Calling upon the help of our all-powerful Heavenly Father should never be a polite cop-out. Prayer is a tool of spiritual warfare that takes great effort, and God has promised that he listens to, cares about, and answers his people’s prayers. He uses prayer to accomplish his plan. Prayer is one way we love those who are in the midst of sin and frailty. We get on our knees, and we pray.
When people suffer, they don’t always need more information. Sometimes they need someone to share with them in the pain or struggle. They need a sympathetic ear and heart. As Romans 12:15 says, “Rejoice with those who rejoice, weep with those who weep.” We must learn to be people who can weep with each other openly and shamelessly. The world tells us to put our best face forward—to be independently confident and strong. Yet, this is just another lie and a heavy burden that can lead to loneliness and despair.
Not one of us is strong on our own. If we think we are, there will come a time when we realize we don’t have it all together, like we think we did. Sin and frailty are our lot in this life, and so we must learn to weep with those who are weeping. We must not push them aside or avoid the conversation. As family—members of the body of Christ—we must weep together.
3. Be patient.
The world loves a quick fix, a fast meal, two-day shipping and short lines (if any). And yet, growth and healing—both spiritual and physical—are often slow processes. We understand that a newborn will not be running up the stairs the next day, and yet we often expect people dealing with sin to simply “snap out of it.”

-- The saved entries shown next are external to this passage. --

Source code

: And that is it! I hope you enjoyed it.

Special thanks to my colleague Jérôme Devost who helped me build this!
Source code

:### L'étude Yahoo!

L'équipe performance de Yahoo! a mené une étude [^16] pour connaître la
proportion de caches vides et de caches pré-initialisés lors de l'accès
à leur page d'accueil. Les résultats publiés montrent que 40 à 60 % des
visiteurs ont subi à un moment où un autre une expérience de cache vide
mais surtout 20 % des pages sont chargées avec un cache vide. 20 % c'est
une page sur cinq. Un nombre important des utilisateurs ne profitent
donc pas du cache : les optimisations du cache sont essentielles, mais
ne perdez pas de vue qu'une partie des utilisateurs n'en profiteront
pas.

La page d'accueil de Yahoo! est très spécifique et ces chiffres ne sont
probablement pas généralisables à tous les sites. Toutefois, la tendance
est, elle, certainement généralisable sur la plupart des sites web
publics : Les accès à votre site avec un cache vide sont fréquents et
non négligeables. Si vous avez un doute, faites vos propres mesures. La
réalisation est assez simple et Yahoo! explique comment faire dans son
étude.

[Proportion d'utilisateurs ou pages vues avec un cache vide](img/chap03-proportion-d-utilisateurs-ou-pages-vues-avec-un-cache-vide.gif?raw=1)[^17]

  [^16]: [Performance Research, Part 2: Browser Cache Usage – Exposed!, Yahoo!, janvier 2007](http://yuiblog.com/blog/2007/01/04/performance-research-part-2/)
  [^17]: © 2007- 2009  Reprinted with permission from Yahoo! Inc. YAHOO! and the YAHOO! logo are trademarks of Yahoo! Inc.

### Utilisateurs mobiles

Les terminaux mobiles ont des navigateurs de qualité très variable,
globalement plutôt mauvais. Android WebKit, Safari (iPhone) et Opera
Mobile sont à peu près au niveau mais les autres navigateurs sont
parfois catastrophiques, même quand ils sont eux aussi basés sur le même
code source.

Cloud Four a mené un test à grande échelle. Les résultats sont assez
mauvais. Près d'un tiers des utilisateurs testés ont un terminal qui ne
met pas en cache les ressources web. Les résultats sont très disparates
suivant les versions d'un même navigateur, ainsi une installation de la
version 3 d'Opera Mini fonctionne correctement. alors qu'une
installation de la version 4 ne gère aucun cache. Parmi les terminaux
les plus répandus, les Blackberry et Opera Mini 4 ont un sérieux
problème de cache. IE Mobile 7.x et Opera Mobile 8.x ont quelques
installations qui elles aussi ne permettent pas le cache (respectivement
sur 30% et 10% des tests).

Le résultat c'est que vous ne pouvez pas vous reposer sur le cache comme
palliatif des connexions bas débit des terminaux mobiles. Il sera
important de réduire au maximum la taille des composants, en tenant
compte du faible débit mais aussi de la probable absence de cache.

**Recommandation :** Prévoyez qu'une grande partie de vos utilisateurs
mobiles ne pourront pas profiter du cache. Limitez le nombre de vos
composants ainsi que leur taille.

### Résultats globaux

Those struggling against sin, addictions, depression, and other hardships may have long recoveries. Quick fixes are not inevitable, but what is most common is slow growth and gradual renewal. The Holy Spirit works on his own timetable, and we must be patient, working with and continuing to patiently be there for struggling brothers and sisters (Eph. 4:1-2).
Words of encouragement can be a very powerful sustenance for those who are suffering. Whether it is a conversation or a note, knowing that we are remembered is a wonderful and strengthening gift. God is a God of encouragement and life, and his Word is encouragement that gives hope (Rom. 15:4-5).
The words of believers are to be words that lift up and encourage. Words are far from empty but rather have power to build up and tear down. Loving those who are struggling under the burden of sin, physical pain, or hard situations means using our words with wisdom and for healing (Prov. 12:25; 25:11).
5. See them as heavenly beings.
The world is dark and dreary and hopeless. It is harsh and judgmental and pessimistic. In contrast to this world, God’s people have a glorious hope of another world. While we struggle here on earth, what is here for us now is not all there will be for those who are beloved by God. We are creatures destined for a glorious eternity with renewed bodies, minds, and souls. We are glorious beings in the making.
We are incomplete at present, yet, by God’s Spirit the work of refashioning us into the image of Christ has already begun. We must not lose heart at the struggles we have in this flesh but instead see each other as aliens here on earth already being transformed into holy beings who will be glorified upon Christ’s return. We are brothers and sisters on a journey to a New Heavens and a New Earth and looking forward to new bodies free of sin, pain, and sorrow. As the apostle Peter reminds us,
Blessed be the God and Father of our Lord Jesus Christ! According to his great mercy, he has caused us to be born again to a living hope through the resurrection of Jesus Christ from the dead, to an inheritance that is imperishable, undefiled, and unfading, kept in heaven for you. (1 Peter 1: 3-4)
This is our inheritance as children of God. Let us love our suffering brothers and sisters, seeing them as fellow pilgrims to this glorious destination and reality.